On social issues, Platner runs to the middle, even when it’s controversial. Take immigration. He calls Trump’s mass deportation tactics “unconscionable,” but also says big corporations exploit the system so they can pay “slave wages” to illegal workers. It’s the same with guns, where Platner told a progressive news outlet that he supports background checks but not a ban on assault weapons. His case: if we cared about gun deaths, we’d get people out of poverty and improve healthcare.
There’s also a heavy focus on local politics. Platner emphasizes that he’d be a “friend to Maine’s working waterfront” by expanding storage facilities, fund workforce expansions, and prevent invasive species from threatening fisheries. Here, he’s borrowing from Mary Peltola’s playbook. She talked up local issues extensively on the trail in 2022 (including fishing, specifically) on the way to a statewide win in Alaska. Whatever debate there is about economic populism, listening to voters about local issues is always smart politics.

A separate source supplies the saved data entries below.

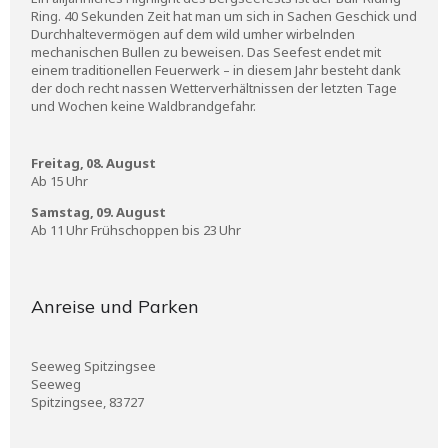
Ring. 40 Sekunden Zeit hat man um sich in Sachen Geschick und
Durchhaltevermögen auf dem wild umher wirbelnden
mechanischen Bullen zu beweisen. Das Seefest endet mit
einem traditionellen Feuerwerk – in diesem Jahr besteht dank
der doch recht nassen Wetterverhältnissen der letzten Tage
und Wochen keine Waldbrandgefahr.
Freitag, 08. August
Ab 15 Uhr
Samstag, 09. August
Ab 11 Uhr Frühschoppen bis 23 Uhr
Anreise und Parken
Seeweg Spitzingsee
Seeweg
Spitzingsee, 83727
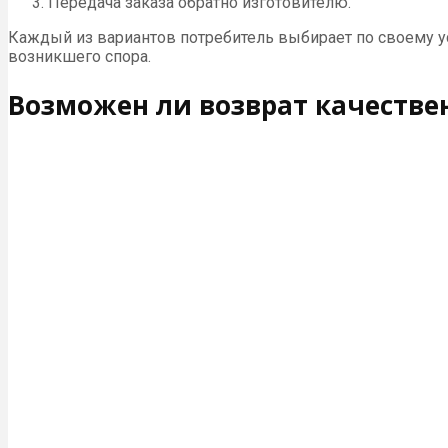
Передача заказа обратно изготовителю.
Каждый из вариантов потребитель выбирает по своему ус
возникшего спора.
Возможен ли возврат качестве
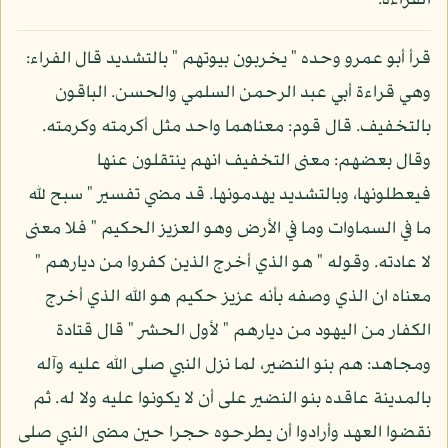
القراءة:
قرأ أبو عمرو وحده " يخربون بيوتهم " بالتشديد قال الفراء:
وهي قراءة أبي عبد الرحمن السلمي والحسن. الباقون
بالتخفيف. قال قوم: معناهما واحد مثل أكرمته وكرمته.
وقال بعضهم: معنى التخفيف انهم ينتقلون عنها
فيعطلونها، وبالتشديد يهدمونها. قد مضي تفسير " سبح لله
ما في السماوات وما في الأرض وهو العزيز الحكيم " فلا معنى
لا عادته. وقوله " هو الذي أخرج الذين كفروا من ديارهم "
معناه ان الذي وصفه بأنه عزيز حكيم هو الله الذي أخرج
الكفار من اليهود من ديارهم " لأول الحشر " قال قتادة
ومجاهد: هم بنو النضير، لما نزل النبي صلى الله عليه وآله
بالمدينة عاقده بنو النضير على أن لا يكونوا عليه ولا له. ثم
نقضوا العهد وأرادوا أن يطرحوه حجرا حين مضى النبي صلى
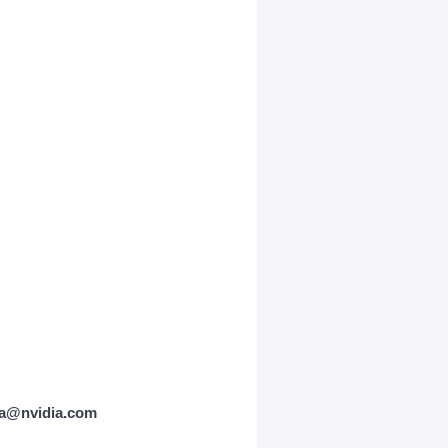
vidia.com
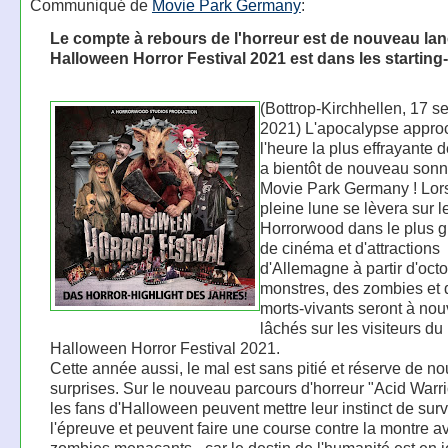
Communiqué de
Movie Park Germany
:
Le compte à rebours de l'horreur est de nouveau lan
Halloween Horror Festival 2021 est dans les starting-
(Bottrop-Kirchhellen, 17 
2021) L'apocalypse appro
l'heure la plus effrayante 
a bientôt de nouveau sonn
Movie Park Germany ! Lor
pleine lune se lèvera sur l
Horrorwood dans le plus g
de cinéma et d'attractions
d'Allemagne à partir d'oct
monstres, des zombies et 
morts-vivants seront à no
lâchés sur les visiteurs du
Halloween Horror Festival 2021.
Cette année aussi, le mal est sans pitié et réserve de no
surprises. Sur le nouveau parcours d'horreur "Acid Warri
les fans d'Halloween peuvent mettre leur instinct de surv
l'épreuve et peuvent faire une course contre la montre a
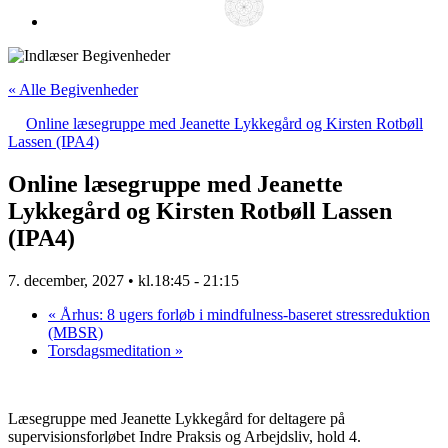
« Alle Begivenheder
Online læsegruppe med Jeanette Lykkegård og Kirsten Rotbøll
Lassen (IPA4)
Online læsegruppe med Jeanette
Lykkegård og Kirsten Rotbøll Lassen
(IPA4)
7. december, 2027 • kl.18:45
-
21:15
«
Århus: 8 ugers forløb i mindfulness-baseret stressreduktion
(MBSR)
Torsdagsmeditation
»
Læsegruppe med Jeanette Lykkegård for deltagere på
supervisionsforløbet Indre Praksis og Arbejdsliv, hold 4.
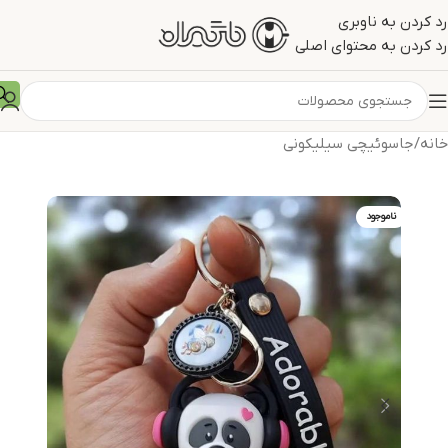
رد کردن به ناوبری
رد کردن به محتوای اصلی
خانه
/
جاسوئیچی سیلیکونی
ناموجود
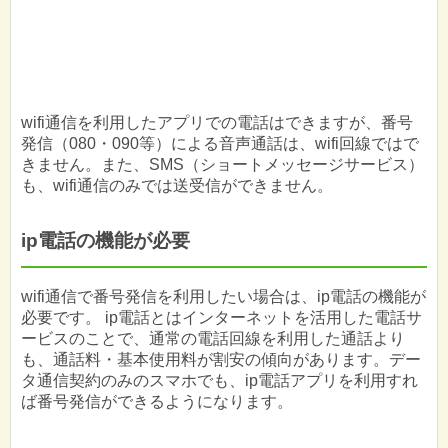
wifi通信を利用したアプリでの電話はできますが、番号
発信（080・090等）による音声通話は、wifi回線ではで
きません。また、SMS（ショートメッセージサービス）
も、wifi通信のみでは送受信ができません。
ip電話の機能が必要
wifi通信で番号発信を利用したい場合は、ip電話の機能が
必要です。 ip電話とはインターネットを活用した電話サ
ービスのことで、通常の電話回線を利用した通話より
も、通話料・基本使用料が割安の傾向があります。デー
タ通信契約のみのスマホでも、ip電話アプリを利用すれ
ば番号発信ができるようになります。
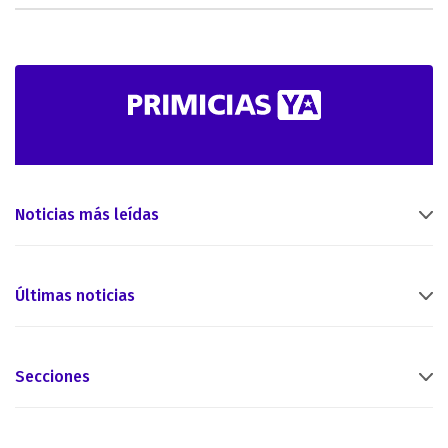
Noticias más leídas
Últimas noticias
Secciones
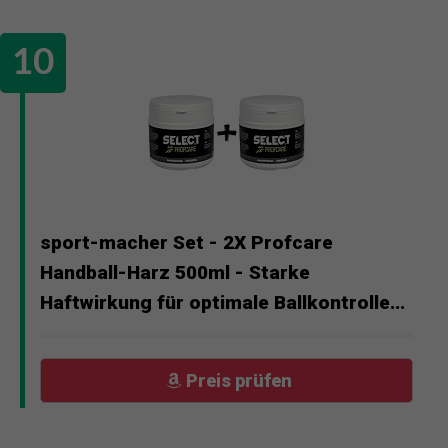
sport-macher Set - 2X Profcare
Handball-Harz 500ml - Starke
Haftwirkung für optimale Ballkontrolle...
Preis prüfen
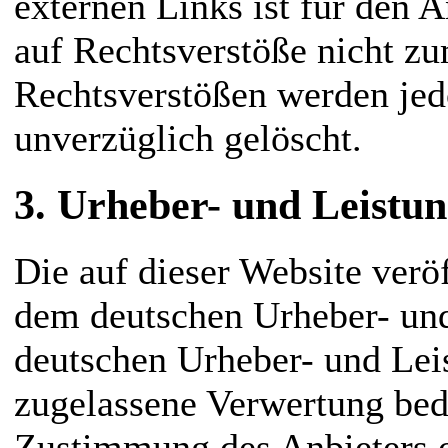
externen Links ist für den 
auf Rechtsverstöße nicht z
Rechtsverstößen werden jed
unverzüglich gelöscht.
3. Urheber- und Leistun
Die auf dieser Website veröf
dem deutschen Urheber- und
deutschen Urheber- und Lei
zugelassene Verwertung beda
Zustimmung des Anbieters o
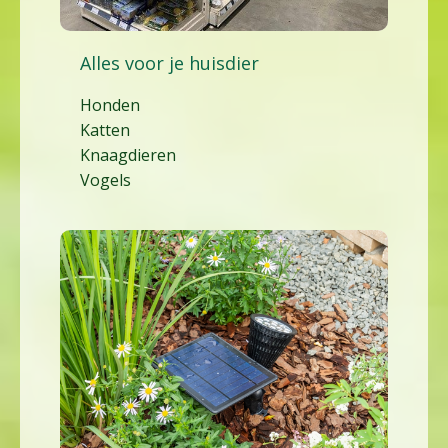
Alles voor je huisdier
Honden
Katten
Knaagdieren
Vogels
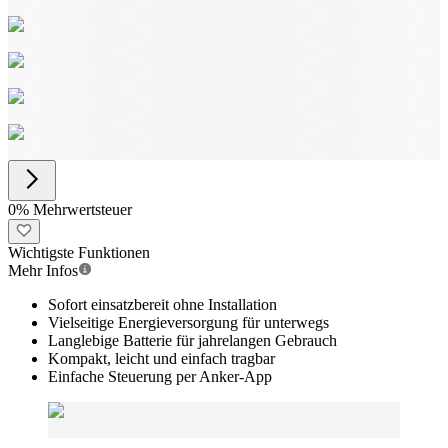
0% Mehrwertsteuer
Wichtigste Funktionen
Mehr Infos
Sofort einsatzbereit ohne Installation
Vielseitige Energieversorgung für unterwegs
Langlebige Batterie für jahrelangen Gebrauch
Kompakt, leicht und einfach tragbar
Einfache Steuerung per Anker-App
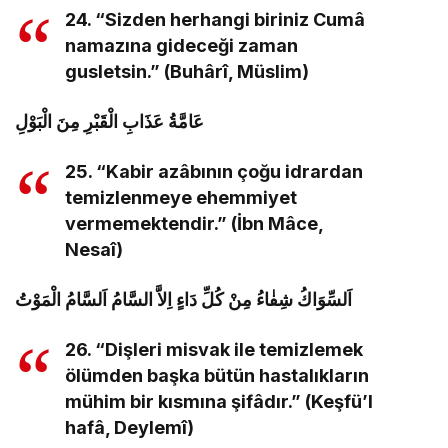
24. “Sizden herhangi biriniz Cumâ
namazına gideceği zaman
gusletsin.” (Buhârî, Müslim)
عَامَّةُ عَذَابِ الْقَبْرِ مِنَ الْبَوْلِ
25. “Kabir azâbının çoğu idrardan
temizlenmeye ehemmiyet
vermemektendir.” (İbn Mâce,
Nesaî)
اَلسِّوَاكُ شِفٰاءُ مِنْ كُلِّ دَاءٍ اِلاَّ السَّامُ اَلسَّامُ الْمَوْتُ
26. “Dişleri misvak ile temizlemek
ölümden başka bütün hastalıkların
mühim bir kısmına şifâdır.” (Keşfü’l
hafâ, Deylemî)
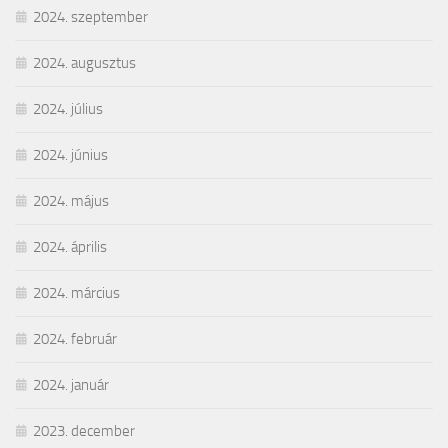
2024. szeptember
2024. augusztus
2024. július
2024. június
2024. május
2024. április
2024. március
2024. február
2024. január
2023. december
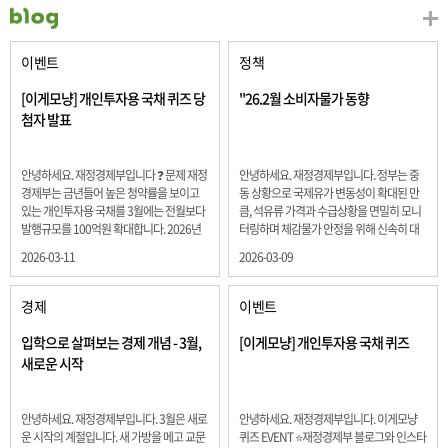
이벤트
정책
[이게모냥] 개인투자용 국채 퀴즈 당
"26.2월 소비자물가 동향
첨자 발표
안녕하세요. 재정경제부입니다 ❓ 문제 재정
안녕하세요. 재정경제부입니다. 정부는 중
경제부는 금년들어 높은 청약률을 보이고
동 상황으로 국제유가 변동성이 확대된 만
있는 개인투자용 국채를 3월에는 전월보다
큼, 석유류 가격과 수급상황을 면밀히 모니
발행규모를 100억원 확대합니다. 2026년
터링하며 체감물가 안정을 위해 신속히 대
3월에 발행 예정인 ⎾개인투자용 국채⏌는
응할 계획 2월 소비자 물가는 2.0% 상승 식
2026-03-11
2026-03-09
5년물 600억원, 10년물 900억원, 20년물
료품과 에너지를 제외하고 추세적 흐름을
300억원입니다. 그렇다면 3월 개인투자용
보여주는 근원물가는 2.3% 상승 향후 지정
국채의 총 발행 예정 금액은 얼마일까요??
학적 요인, 기상여건 등 불확실성이 있는 만
경제
이벤트
보기 ① 1,600억원 ② 1,700억원 ③ 1,800
큼, 정부는 체감물가 안정을 위해 총력을 다
억원 ④ 2,000억원 정답 : 1,800억원 참여해
할 계획입니다. 특히, 최근 중동 상황으로 국
입학으로 살펴보는 경제 개념 - 3월,
[이게모냥] 개인투자용 국채 퀴즈
주신 모든 분들 감사합니다! 당첨자분들에
제유가 변동성이 확대된 만큼, 석유류 가격･
새로운 시작
게는 지난 이벤트 블로그 게시글에 비밀댓
수급 상황을 면밀히 모니터링하고 석유류
글 혹은 인스타그램 개별 DM으로 폼링크를
가격 안정을 위해 신속히 대응할 방침입니
전달드립니다.
다.
안녕하세요. 재정경제부입니다. 3월은 새로
안녕하세요. 재정경제부입니다. 이게모냥
운 시작의 계절입니다. 새 가방을 메고 교문
퀴즈 EVENT ⭐재정경제부 블로그와 인스타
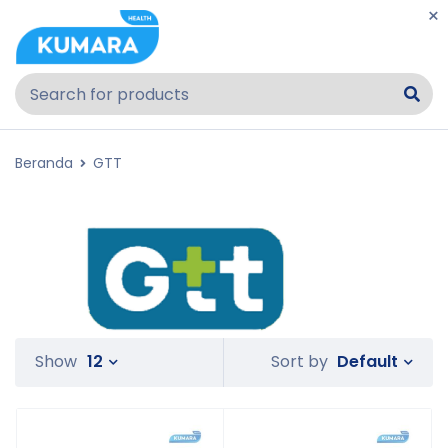
Beranda
GTT
Default
Show
12
Sort by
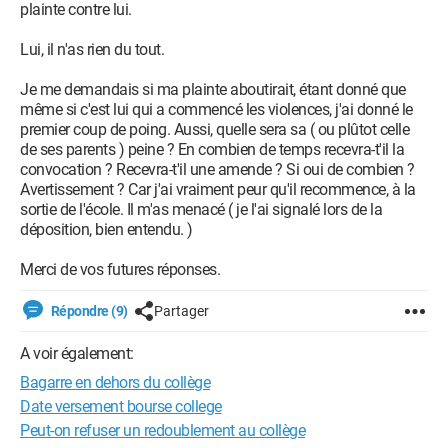
plainte contre lui.
Lui, il n'as rien du tout.
Je me demandais si ma plainte aboutirait, étant donné que
même si c'est lui qui a commencé les violences, j'ai donné le
premier coup de poing. Aussi, quelle sera sa ( ou plûtot celle
de ses parents ) peine ? En combien de temps recevra-t'il la
convocation ? Recevra-t'il une amende ? Si oui de combien ?
Avertissement ? Car j'ai vraiment peur qu'il recommence, à la
sortie de l'école. Il m'as menacé ( je l'ai signalé lors de la
déposition, bien entendu. )
Merci de vos futures réponses.
Répondre (9)
Partager
A voir également:
Bagarre en dehors du collège
Date versement bourse college
Peut-on refuser un redoublement au collège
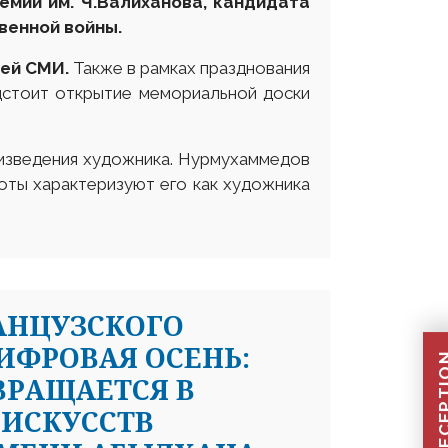
емии им. Ч.Валиханова, кандидата
венной войны
.
лей
СМИ.
Также в рамках празднования
дстоит открытие мемориальной доски
оизведения художника. Нурмухаммедов
оты характеризуют его как художника
РАНЦУЗСКОГО
ИФРОВАЯ ОСЕНЬ:
ВРАЩАЕТСЯ В
 ИСКУССТВ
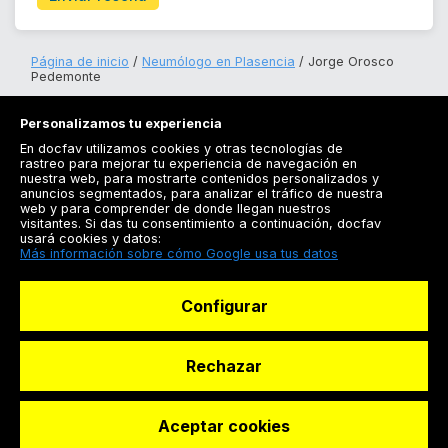
Página de inicio
Neumólogo en Plasencia
Jorge Orosco
Pedemonte
Personalizamos tu experiencia
En docfav utilizamos cookies y otras tecnologías de
rastreo para mejorar tu experiencia de navegación en
nuestra web, para mostrarte contenidos personalizados y
anuncios segmentados, para analizar el tráfico de nuestra
Registrarse
web y para comprender de donde llegan nuestros
visitantes. Si das tu consentimiento a continuación, docfav
Docfav
usará cookies y datos:
Más información sobre cómo Google usa tus datos
Recursos
Configurar
Para doctores
Especialistas
Rechazar
Aceptar cookies
© Dashboard Technologies S.L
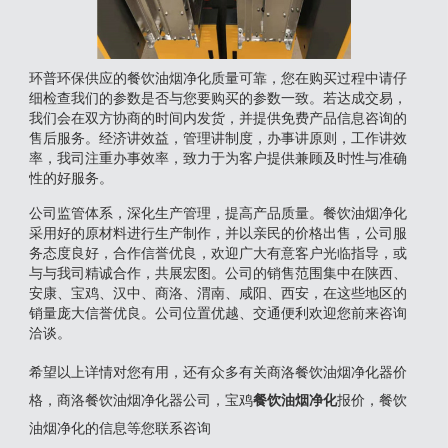
环普环保供应的餐饮油烟净化质量可靠，您在购买过程中请仔
细检查我们的参数是否与您要购买的参数一致。若达成交易，
我们会在双方协商的时间内发货，并提供免费产品信息咨询的
售后服务。经济讲效益，管理讲制度，办事讲原则，工作讲效
率，我司注重办事效率，致力于为客户提供兼顾及时性与准确
性的好服务。
公司监管体系，深化生产管理，提高产品质量。餐饮油烟净化
采用好的原材料进行生产制作，并以亲民的价格出售，公司服
务态度良好，合作信誉优良，欢迎广大有意客户光临指导，或
与与我司精诚合作，共展宏图。公司的销售范围集中在陕西、
安康、宝鸡、汉中、商洛、渭南、咸阳、西安，在这些地区的
销量庞大信誉优良。公司位置优越、交通便利欢迎您前来咨询
洽谈。
希望以上详情对您有用，还有众多有关商洛餐饮油烟净化器价
格，商洛餐饮油烟净化器公司，宝鸡
餐饮油烟净化
报价，餐饮
油烟净化的信息等您联系咨询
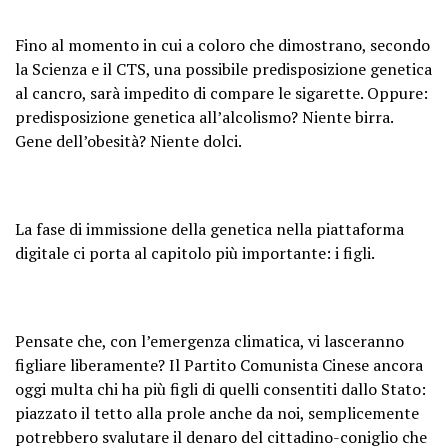
Fino al momento in cui a coloro che dimostrano, secondo
la Scienza e il CTS, una possibile predisposizione genetica
al cancro, sarà impedito di compare le sigarette. Oppure:
predisposizione genetica all’alcolismo? Niente birra.
Gene dell’obesità? Niente dolci.
La fase di immissione della genetica nella piattaforma
digitale ci porta al capitolo più importante: i figli.
Pensate che, con l’emergenza climatica, vi lasceranno
figliare liberamente? Il Partito Comunista Cinese ancora
oggi multa chi ha più figli di quelli consentiti dallo Stato:
piazzato il tetto alla prole anche da noi, semplicemente
potrebbero svalutare il denaro del cittadino-coniglio che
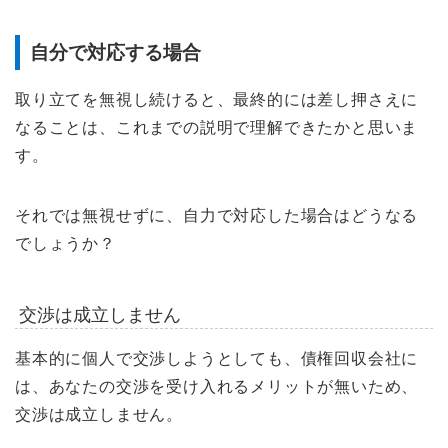
自分で対応する場合
取り立てを無視し続けると、最終的には差し押さえに
なることは、これまでの説明で理解できたかと思いま
す。
それでは無視せずに、自力で対応した場合はどうなる
でしょうか？
交渉は成立しません
基本的に個人で交渉しようとしても、債権回収会社に
は、あなたの交渉を受け入れるメリットが無いため、
交渉は成立しません。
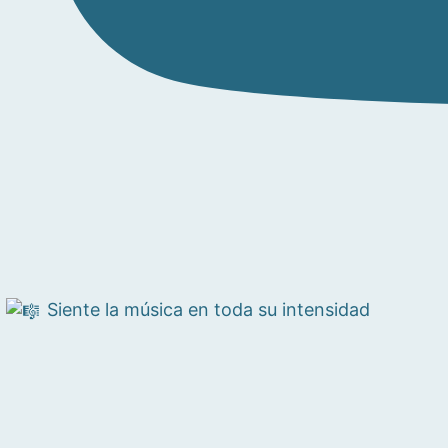
Siente la música en toda su intensidad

The future of Democratic politics, or a tattoo too far?
We have our issues with Platner. And it’s not just the tattoo: he’s made a number of abhorrent comments on social media about rape victims, women, the police, and rural Americans (he has apologized for them).
Still, he’s the candidate we’ve got, and he has key strengths: he connects with voters who have lost faith in the left and will bring generational change to the Senate.
Meanwhile, his platform, which blends economic progressivism with social centrism, is intriguing and will offer the Democrats important data about what resonates with voters.
Platner can win this race. It depends on whether his economic message and story are strong enough to overcome his baggage. Either way, it’s the most interesting of the four states that Democrats are looking to flip this November. You’d be wise to watch this race closely.